_PROMPT_. Going down the data below, set down exactly the line with "<u>Permissions</u>: LP100 series" and each line after it through the line with "[Request](./lp/login/send-otp/request.json)"; no other lines.

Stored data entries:
****************

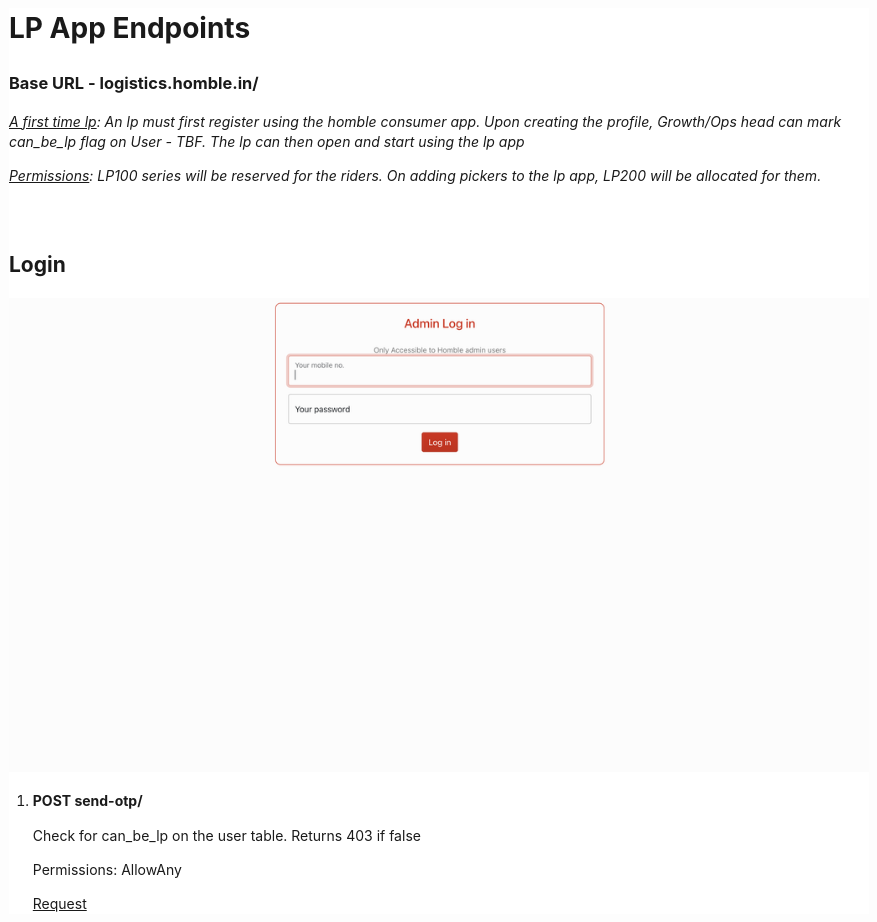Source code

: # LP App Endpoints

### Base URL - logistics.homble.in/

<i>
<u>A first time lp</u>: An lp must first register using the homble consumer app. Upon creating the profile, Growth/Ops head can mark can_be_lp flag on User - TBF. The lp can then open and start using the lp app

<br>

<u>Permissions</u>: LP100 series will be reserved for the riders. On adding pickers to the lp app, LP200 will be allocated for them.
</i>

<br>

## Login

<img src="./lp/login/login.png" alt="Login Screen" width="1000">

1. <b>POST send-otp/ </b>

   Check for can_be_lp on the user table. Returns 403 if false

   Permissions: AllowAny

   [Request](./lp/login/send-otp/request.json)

****************

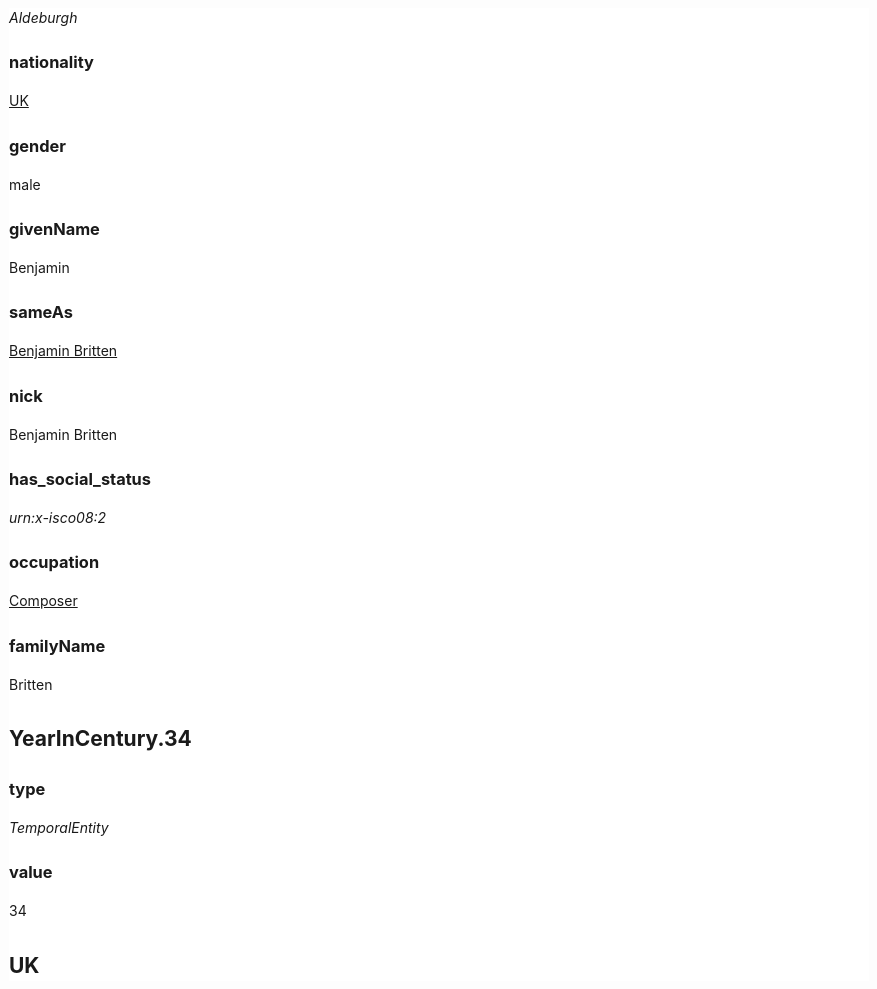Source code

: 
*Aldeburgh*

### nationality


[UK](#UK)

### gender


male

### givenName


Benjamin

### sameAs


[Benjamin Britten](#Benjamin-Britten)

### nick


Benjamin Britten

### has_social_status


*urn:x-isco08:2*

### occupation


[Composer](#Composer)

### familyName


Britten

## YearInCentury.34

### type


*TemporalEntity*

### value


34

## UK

****************

_EXERCISE ANSWER_.
<u>Permissions</u>: LP100 series will be reserved for the riders. On adding pickers to the lp app, LP200 will be allocated for them.
</i>

<br>

## Login

<img src="./lp/login/login.png" alt="Login Screen" width="1000">

1. <b>POST send-otp/ </b>

   Check for can_be_lp on the user table. Returns 403 if false

   Permissions: AllowAny

   [Request](./lp/login/send-otp/request.json)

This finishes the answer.